By Polson District Representative Charmel Gillin
Meeting attendees called it a “great meeting” when the CSKT Director of Finance and Energy Keepers Incorporated (EKI) Chief Executive Officer provided detailed updates regarding corporate revenues, tribal council budgets, and the forecasted fiscal year 2020 (FY20) annual operating plan for EKI, and open floor for other topics.
Rick Eneas, CSKT Director of Finance, provided a very brief summary of the approximately $200 million overall tribal budget in order to pare down focus on the “dedicated trust fund” which contains investment and settlement revenues. When looking at “corporate dividends”, FY20 shows it at nearly $14 million (a portion of which is carry-forward). These revenues are available for a variety of uses to fund a portion of the CSKT government services out of the general fund, the water rights project fund, and a small portion for economic development.
Constituents asked about the approximately $1 million tribal council budget, of which approximately $200,000 is for discretionary spending. Eneas said details of the accounting for discretionary funds associated with the tribal council expense is not readily accessible within the software due to variety of vendors (such as various organizational dues or travel expense vendors: Mastercard, travel agency, hotels). His staff is working to improve the reporting capability.
Individuals responded with emphasis on their desire for transparency to improve trust between the government and the people. Accountability the tribal council owes the membership, was also emphasized. For example, one said, if my councilman or councilwoman went to Florida, how and when does he or she report the reason for the trip and what was gained by attending. It was pointed out that some governments pass laws to require transparency (rather than leaving it optional) and that may be something the CSKT can consider.
An interesting philosophical question posed to Eneas was, “Do you consider us members, citizens, or shareholders?” After some discussion, Eneas said, “members,” because shareholders expect returns on investments, but members have an expectation of access to their government to impact decision-making.
In a more visionary context, Eneas reported his team is developing a “white paper” on the topic of traditional and cultural values; how those values are present in the operation of the finance/business arm of the government. Ultimately he said his staff is working to develop better ways to communicate and improve resource management efforts by elevating skills through certifications, when possible.

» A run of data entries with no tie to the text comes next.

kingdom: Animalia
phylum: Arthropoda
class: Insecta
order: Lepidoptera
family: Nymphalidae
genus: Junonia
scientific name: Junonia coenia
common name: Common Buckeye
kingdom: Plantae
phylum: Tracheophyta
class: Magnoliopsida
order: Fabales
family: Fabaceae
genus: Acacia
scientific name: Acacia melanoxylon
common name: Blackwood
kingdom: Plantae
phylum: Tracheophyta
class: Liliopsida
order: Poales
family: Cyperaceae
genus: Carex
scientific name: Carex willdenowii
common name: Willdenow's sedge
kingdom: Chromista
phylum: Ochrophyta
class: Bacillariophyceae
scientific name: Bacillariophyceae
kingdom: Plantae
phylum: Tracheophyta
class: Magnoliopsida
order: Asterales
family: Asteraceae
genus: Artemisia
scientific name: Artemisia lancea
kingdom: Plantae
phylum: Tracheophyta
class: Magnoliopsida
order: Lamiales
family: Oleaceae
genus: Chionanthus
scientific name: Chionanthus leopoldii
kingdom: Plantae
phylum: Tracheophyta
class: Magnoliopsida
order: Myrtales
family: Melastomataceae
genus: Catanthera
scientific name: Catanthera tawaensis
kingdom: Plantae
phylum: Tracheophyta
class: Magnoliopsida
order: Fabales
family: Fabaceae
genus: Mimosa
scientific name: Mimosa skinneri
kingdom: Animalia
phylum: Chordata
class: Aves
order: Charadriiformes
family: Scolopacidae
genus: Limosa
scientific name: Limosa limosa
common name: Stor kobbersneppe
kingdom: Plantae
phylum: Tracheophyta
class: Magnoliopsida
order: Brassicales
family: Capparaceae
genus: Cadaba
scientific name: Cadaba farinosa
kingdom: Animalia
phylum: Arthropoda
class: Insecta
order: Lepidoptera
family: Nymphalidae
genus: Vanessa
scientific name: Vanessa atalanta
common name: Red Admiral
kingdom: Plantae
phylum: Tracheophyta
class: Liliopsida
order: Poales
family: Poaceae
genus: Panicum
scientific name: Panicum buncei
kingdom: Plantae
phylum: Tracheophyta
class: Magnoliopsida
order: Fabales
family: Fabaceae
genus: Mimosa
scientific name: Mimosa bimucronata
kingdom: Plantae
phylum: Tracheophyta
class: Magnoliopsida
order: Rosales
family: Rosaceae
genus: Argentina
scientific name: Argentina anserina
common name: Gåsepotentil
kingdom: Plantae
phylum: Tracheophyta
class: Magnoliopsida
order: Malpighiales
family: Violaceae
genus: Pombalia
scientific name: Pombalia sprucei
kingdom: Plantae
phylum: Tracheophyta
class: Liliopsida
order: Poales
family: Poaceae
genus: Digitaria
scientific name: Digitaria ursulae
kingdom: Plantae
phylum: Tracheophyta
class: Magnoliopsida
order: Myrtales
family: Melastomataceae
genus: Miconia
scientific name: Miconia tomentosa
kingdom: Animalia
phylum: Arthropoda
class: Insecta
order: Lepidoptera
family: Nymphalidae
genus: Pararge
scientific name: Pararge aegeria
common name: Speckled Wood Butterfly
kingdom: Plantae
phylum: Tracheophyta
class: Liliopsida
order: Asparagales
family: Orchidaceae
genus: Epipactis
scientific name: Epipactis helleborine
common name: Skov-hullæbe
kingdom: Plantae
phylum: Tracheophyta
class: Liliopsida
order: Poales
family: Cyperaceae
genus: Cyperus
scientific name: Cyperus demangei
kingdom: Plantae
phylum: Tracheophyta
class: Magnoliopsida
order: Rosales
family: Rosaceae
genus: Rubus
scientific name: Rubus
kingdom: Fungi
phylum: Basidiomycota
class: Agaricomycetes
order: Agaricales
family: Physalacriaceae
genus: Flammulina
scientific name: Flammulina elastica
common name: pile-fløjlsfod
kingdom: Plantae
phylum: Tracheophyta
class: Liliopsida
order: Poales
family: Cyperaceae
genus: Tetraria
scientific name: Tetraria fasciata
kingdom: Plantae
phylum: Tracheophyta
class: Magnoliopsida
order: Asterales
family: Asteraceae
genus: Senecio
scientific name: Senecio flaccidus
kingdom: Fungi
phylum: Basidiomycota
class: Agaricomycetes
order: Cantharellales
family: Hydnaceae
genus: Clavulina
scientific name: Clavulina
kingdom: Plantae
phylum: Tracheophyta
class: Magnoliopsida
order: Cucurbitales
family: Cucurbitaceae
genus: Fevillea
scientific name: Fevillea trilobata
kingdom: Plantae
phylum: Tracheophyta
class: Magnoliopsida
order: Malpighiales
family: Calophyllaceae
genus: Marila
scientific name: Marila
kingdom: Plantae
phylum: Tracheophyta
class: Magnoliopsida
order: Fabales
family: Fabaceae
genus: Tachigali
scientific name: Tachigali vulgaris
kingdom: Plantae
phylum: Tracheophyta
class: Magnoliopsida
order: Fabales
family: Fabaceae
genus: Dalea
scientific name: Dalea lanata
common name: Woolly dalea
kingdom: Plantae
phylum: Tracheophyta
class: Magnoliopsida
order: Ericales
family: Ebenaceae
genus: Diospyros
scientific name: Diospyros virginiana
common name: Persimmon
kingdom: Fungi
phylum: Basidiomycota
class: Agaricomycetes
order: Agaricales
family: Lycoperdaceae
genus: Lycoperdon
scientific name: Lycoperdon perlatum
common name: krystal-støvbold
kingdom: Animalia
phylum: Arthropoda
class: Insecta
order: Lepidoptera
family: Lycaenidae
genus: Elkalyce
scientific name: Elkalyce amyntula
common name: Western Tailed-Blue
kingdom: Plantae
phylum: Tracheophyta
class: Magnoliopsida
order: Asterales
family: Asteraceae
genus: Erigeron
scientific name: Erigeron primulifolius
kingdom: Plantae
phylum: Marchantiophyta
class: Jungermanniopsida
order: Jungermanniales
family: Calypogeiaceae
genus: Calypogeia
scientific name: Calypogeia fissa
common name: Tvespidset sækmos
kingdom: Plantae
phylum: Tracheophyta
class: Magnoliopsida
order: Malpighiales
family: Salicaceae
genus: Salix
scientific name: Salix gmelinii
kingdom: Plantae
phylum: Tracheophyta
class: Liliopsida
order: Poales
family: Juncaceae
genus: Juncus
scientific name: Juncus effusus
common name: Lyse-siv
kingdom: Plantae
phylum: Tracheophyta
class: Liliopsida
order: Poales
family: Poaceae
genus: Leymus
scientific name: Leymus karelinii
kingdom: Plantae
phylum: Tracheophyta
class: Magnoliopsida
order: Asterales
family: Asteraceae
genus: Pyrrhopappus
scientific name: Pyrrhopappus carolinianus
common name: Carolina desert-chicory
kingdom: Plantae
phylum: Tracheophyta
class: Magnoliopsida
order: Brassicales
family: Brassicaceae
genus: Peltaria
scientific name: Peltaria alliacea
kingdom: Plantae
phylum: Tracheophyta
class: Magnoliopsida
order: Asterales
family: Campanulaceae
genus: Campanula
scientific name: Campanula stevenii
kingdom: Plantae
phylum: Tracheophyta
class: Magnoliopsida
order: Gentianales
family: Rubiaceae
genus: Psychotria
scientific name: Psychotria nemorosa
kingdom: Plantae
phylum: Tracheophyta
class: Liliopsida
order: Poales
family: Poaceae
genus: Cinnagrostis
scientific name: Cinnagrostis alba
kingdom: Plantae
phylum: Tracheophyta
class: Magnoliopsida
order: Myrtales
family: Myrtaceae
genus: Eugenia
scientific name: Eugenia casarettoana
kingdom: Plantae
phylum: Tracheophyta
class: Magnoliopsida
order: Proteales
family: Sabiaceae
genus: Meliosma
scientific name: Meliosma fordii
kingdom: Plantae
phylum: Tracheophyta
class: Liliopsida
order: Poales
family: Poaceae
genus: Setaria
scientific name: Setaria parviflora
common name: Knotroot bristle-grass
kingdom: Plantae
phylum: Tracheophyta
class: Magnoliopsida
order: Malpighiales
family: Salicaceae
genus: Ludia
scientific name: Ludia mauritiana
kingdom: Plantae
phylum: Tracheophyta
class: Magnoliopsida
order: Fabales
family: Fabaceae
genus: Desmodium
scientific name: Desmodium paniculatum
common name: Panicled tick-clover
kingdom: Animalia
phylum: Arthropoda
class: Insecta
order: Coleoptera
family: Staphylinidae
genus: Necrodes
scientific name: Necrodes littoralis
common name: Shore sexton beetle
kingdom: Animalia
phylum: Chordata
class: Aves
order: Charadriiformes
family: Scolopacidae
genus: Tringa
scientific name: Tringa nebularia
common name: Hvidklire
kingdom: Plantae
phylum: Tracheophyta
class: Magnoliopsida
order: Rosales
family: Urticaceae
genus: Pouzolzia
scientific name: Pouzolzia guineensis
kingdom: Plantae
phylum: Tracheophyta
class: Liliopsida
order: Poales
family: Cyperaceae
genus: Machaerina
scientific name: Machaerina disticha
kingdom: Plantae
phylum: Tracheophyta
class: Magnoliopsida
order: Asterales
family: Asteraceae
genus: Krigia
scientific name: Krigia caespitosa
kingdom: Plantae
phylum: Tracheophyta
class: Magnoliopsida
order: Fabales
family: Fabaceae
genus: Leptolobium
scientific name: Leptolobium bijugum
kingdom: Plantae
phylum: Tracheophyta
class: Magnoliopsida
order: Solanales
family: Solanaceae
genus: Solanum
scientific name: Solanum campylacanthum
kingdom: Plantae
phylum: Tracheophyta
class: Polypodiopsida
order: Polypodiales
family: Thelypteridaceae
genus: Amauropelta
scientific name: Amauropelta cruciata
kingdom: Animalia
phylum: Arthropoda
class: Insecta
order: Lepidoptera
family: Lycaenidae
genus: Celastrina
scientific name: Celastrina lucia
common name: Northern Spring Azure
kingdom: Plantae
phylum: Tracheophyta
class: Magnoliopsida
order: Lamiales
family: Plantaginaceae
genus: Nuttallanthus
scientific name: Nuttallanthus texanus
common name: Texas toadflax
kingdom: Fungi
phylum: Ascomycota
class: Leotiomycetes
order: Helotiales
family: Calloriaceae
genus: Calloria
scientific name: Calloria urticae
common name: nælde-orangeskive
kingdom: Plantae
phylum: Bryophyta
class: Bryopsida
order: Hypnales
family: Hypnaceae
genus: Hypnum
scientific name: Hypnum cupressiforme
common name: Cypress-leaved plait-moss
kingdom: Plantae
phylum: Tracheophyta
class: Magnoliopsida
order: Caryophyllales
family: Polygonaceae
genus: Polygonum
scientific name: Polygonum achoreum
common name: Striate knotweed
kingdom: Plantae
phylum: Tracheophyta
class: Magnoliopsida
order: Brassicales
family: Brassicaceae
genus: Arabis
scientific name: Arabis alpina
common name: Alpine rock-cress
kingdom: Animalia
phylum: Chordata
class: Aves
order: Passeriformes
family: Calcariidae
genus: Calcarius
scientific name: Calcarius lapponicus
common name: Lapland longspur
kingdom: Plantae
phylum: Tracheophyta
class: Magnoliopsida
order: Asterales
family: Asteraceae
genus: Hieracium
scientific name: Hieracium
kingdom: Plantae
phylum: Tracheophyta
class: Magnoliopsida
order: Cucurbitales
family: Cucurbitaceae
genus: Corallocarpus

Brian Lipscomb, EKI CEO, gave an overview of the Salish Ksanka Qlispe Dam and corporate structure which operates as an independent power producer, meaning it “generates power” and “trades its own power”. He briefed attendees on the forecasted generation of power considering the expected water year which starts October 1, 2019. Climate change is affecting watersheds and EKI has successfully managed multiple back-to-back challenging water years while satisfying operating needs as well as environmental needs.
The discussion on markets was received well as Lipscomb touched on the effects of fracking technology filling natural gas storage and continuing to lower energy trading prices. However, EKI strategies have stabilized risk factors by exercising forward contracts with industrial customers over the five year horizon. Other strategies, such as physical and financial trading in the open markets have stimulated revenue growth. EKI looks forward to adding another power trader to its staff in order to build this capacity.
Lipscomb said the Operations and Maintenance division completed the rehabilitation of the third generator unit and in FY20 they plan to fix gates. He explained that the unusual water years have kept them from draining the fore bay in order to accomplish the needed repairs. Thus, they will install stop logs which will allow an area where divers will be able to get the work done in the upcoming near term. EKI will also order a transformer, windings, and breakers to round out the FY20 rehab and betterment plan.
Lastly, he gave some insights about the company’s ability to analyze the markets and some strategies that might come to pass in the future….which sparked some degree of excitement in the small crowd.
Amid the informal presentations, other concerns included the reapportionment of tribal council seats to more populated districts and the timing. Should tribal members have unrestricted access to their government, as the CSKT Constitution states? Is there any other authority, rather than the CSKT Constitution? Tribal members in attendance were from Polson, Elmo, Hot Springs and St. Ignatius.
The next meeting will be October 16, as the September 18 meeting will be taken up by the Forestry/Small Logger/Commercial Woodcutter meeting scheduled that night. Please feel free to join both meetings.